The future of public broadcasting
Public broadcasting has had and continues to have its challenges and challengers. From the start, word-of-mouth lies about Sesame Street, for instance, spread such as that the show used vulgar language or that it portrayed children without clothes. Erie's state senator, William G. Sesler, was one of Pennsylvania's politicians who pushed back against such misinformation and consistently fought for state funding for public broadcasting dollars when it turned into a political battle.
On a national level, the Nixon administration was a continuous adversary, while the following decade's Reagan administration slashed tens of millions designated for the Corporation for Public Broadcasting. Meanwhile, kids programming in the 1980s outside of public television became increasingly commercialized and, while remembered fondly by many who grew up in the era (yes, I still love you, Ninja Turtles), such shows served not to educate, but as a mechanism for selling toys, t-shirts, and video games.
"Give up on public broadcasting," economist Reed Irvine wrote in the Wall Street Journal in 1986, arguing that there was too much bias from PBS and that the private sector could "adequately supply the public's appetite" for such shows. "The advent of cable, back-yard dishes, and videocassettes has radically increased the availability of news, entertainment and educational programs to the general public. … [T]he time is ripe to ... defund the left-wing bureaucracy that has made public broadcasting its private playpen."
In the decades since, the political battles have continued, but today, the legacy of Mr. Rogers lives on through Fred Rogers Productions, which produces shows for PBS such as Daniel Tiger's Neighborhood, Peg + Cat, Odd Squad, Donkey Hodie, and Alma's Way. Still, as Variety pointed out in their ranking of Mr. Rogers as one of the top 100 greatest shows ever, there's really never been anyone else quite like the man. "[An]d we're poorer for it," expressed the editors.
As for Sesame Street (which missed Variety's top ten by only one spot with its over 4,700 episodes), their trajectory in more recent years has been far more complicated, usually commercial-friendly pivots related to funding issues. Consumer advocate Ralph Nader, for example, was livid when the show accepted a $1 million sponsorship from Discovery Zone in 1998. "That is exploiting impressionable children," he said, adding that the 15-second advertisement for a corporate chain before each episode broke with the spirit of non-commercial television and they ought to change the show's name to Huckster Alley. The producers responded that it was necessary due to cuts in funding to PBS, which had at the time eliminated $3 million in annual funding for Sesame Street.

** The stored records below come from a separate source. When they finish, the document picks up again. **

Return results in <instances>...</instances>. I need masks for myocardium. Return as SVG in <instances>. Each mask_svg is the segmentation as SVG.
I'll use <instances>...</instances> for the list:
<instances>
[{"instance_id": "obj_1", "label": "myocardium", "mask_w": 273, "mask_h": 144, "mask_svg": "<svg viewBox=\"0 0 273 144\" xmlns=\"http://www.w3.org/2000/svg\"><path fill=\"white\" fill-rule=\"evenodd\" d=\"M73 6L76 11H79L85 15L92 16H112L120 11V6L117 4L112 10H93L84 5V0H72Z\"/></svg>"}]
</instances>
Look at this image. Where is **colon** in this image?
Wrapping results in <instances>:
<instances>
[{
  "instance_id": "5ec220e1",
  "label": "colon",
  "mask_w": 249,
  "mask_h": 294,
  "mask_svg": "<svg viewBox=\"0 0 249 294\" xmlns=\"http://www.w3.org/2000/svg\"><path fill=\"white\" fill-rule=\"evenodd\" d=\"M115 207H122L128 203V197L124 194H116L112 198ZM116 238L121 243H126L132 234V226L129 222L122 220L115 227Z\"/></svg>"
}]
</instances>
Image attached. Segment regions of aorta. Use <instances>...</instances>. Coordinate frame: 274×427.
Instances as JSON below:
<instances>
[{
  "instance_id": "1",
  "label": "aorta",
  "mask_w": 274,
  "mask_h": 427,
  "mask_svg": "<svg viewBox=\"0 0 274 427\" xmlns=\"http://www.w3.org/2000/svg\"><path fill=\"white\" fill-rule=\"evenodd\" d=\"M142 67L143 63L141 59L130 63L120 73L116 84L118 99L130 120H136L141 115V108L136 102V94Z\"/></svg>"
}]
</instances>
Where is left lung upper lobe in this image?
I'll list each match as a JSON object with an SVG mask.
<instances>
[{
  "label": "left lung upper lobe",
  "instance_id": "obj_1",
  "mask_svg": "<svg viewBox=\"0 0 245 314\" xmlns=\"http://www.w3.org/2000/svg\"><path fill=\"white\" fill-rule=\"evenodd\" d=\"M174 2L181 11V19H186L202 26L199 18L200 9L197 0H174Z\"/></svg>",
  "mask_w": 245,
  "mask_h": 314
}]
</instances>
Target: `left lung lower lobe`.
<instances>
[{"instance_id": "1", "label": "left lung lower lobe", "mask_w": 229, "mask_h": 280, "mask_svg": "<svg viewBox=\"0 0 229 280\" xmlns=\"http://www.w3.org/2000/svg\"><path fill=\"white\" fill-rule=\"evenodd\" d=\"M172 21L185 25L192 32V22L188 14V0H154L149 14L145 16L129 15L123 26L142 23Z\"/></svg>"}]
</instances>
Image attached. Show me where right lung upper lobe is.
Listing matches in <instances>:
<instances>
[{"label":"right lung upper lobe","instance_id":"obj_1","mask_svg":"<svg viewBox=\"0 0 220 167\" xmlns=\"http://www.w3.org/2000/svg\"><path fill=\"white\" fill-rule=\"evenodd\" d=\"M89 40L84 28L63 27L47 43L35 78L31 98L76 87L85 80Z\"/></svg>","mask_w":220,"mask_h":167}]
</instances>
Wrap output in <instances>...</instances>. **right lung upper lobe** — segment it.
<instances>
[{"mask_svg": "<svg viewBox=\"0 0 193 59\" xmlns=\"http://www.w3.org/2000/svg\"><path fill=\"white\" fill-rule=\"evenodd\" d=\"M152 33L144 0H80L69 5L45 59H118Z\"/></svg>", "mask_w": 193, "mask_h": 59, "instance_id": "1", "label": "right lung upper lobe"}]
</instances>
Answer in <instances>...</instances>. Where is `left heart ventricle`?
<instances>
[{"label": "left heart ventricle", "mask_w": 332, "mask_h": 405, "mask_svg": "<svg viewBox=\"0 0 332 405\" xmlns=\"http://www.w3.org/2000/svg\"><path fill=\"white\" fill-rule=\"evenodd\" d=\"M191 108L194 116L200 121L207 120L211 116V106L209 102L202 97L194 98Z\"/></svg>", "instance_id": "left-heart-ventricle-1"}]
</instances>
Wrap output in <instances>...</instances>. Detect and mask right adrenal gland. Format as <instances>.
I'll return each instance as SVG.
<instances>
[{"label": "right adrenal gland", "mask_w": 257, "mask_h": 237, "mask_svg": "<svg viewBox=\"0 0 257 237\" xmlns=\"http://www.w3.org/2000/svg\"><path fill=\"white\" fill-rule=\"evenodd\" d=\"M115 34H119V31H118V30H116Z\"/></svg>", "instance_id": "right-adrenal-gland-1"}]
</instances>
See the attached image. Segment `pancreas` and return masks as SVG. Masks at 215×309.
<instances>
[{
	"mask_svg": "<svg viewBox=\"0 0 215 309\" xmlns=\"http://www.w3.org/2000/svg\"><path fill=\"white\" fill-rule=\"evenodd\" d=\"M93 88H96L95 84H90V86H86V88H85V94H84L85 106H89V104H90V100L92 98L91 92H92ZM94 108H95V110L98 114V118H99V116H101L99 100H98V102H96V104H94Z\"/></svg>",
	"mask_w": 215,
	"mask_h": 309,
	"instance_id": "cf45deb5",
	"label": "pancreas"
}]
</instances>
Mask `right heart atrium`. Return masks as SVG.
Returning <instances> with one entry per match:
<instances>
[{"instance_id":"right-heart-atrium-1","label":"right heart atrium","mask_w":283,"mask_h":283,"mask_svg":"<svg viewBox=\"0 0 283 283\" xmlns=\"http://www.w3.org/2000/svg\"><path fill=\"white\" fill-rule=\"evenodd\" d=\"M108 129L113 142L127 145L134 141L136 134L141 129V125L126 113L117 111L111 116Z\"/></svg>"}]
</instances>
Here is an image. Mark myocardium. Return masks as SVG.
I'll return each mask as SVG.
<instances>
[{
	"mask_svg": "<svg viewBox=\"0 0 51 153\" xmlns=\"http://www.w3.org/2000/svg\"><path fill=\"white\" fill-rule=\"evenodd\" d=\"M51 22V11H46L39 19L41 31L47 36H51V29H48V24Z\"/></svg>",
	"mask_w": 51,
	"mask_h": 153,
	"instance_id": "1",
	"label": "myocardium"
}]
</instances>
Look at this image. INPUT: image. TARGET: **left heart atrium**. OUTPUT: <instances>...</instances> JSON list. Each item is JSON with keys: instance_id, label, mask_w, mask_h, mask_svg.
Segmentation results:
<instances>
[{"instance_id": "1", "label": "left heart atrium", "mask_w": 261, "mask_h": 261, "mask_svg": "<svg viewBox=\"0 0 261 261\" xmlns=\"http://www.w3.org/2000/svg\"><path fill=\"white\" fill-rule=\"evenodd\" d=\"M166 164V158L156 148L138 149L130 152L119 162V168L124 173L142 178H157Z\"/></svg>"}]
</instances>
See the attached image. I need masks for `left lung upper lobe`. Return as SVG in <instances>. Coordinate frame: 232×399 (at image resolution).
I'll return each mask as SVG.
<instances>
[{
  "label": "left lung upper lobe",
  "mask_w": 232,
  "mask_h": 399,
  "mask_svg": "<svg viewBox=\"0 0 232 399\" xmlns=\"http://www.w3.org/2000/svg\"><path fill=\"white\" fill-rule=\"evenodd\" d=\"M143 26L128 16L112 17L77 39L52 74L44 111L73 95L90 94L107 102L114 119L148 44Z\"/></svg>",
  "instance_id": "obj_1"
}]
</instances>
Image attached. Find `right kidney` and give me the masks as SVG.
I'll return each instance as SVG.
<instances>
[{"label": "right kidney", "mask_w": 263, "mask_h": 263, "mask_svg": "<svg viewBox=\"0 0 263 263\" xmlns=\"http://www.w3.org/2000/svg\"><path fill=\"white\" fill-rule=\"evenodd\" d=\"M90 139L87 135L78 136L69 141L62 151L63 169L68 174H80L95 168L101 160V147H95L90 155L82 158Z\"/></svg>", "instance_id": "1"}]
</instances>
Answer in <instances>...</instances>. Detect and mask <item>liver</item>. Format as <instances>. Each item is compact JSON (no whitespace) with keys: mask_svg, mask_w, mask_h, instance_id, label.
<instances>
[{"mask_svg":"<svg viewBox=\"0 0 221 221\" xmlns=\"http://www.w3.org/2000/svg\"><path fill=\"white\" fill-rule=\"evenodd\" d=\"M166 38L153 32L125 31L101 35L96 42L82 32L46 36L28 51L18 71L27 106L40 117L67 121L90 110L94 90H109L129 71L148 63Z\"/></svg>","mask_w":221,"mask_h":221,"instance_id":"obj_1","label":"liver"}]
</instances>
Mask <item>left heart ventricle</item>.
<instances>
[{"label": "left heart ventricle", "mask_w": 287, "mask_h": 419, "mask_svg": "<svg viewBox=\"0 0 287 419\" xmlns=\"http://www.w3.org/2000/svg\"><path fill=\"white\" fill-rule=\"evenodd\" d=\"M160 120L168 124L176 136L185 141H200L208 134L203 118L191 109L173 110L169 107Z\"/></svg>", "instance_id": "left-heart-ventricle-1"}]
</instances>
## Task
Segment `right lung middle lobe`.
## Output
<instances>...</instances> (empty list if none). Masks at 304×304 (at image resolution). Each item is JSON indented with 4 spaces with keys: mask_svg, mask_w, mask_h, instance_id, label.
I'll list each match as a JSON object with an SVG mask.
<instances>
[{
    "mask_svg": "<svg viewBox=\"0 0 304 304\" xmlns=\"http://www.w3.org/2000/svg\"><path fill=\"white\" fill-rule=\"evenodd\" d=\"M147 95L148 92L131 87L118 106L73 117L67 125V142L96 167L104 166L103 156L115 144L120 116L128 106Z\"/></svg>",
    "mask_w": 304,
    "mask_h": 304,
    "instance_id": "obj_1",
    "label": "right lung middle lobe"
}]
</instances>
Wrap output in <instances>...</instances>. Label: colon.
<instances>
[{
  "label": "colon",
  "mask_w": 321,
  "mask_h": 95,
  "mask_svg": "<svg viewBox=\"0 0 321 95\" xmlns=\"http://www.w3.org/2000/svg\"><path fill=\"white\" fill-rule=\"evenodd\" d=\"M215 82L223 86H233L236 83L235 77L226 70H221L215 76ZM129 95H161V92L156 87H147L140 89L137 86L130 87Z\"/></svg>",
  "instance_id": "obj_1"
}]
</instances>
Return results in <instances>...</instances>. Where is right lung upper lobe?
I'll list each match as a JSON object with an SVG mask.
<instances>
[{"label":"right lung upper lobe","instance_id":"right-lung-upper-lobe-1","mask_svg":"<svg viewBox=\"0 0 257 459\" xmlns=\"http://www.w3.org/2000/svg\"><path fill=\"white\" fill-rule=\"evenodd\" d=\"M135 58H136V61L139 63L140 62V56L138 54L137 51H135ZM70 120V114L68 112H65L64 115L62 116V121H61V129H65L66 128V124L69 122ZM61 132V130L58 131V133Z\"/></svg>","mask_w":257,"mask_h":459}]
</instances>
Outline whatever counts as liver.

Then there was, of course, the controversial partnership with premium channel HBO in 2015, described by The New Yorker's Jill Lepore as "a staggering betrayal of the spirit of the show's founding philosophy." While Sesame Workshop maintained creative control, the deal gave HBO exclusive rights to air and stream new episodes for a nine-month window before being aired on PBS. In December 2024, HBO announced it would not renew the deal for 2025, leaving the prospect of future Sesame Street productions uncertain.
There is no question that public broadcasting has plenty of challenges ahead. There are still the usual funding issues, but also many people in positions of political power vocally calling to cease all funding to the Corporation for Public Broadcasting.
Then there is the added challenge of adapting to the new media landscape. Erie's WQLN (winner of 2024's Best of Erie in Production Company and Best Filmmaker) continues to lead the way though, distributing as well as creating their own educational programs, free to access on television and online, including the award-winning Erie-centric historical docuseries Chronicles (2024 winner of Best Filmmaker), programs like Erie Eats and Our Town, and even podcasts such as Next 2.0 with Marcus Atkinson and We Question & Learn with Tom Pysz.
"Who we are in the present includes who we were in the past," Mr. Rogers once said. While the future is unclear, for those of us who grew up watching Mr. Rogers' Neighborhood, Sesame Street, and countless other shows on PBS, it's important for us to remember and share how these publicly broadcast shows from our past played a part in shaping us into who we are today.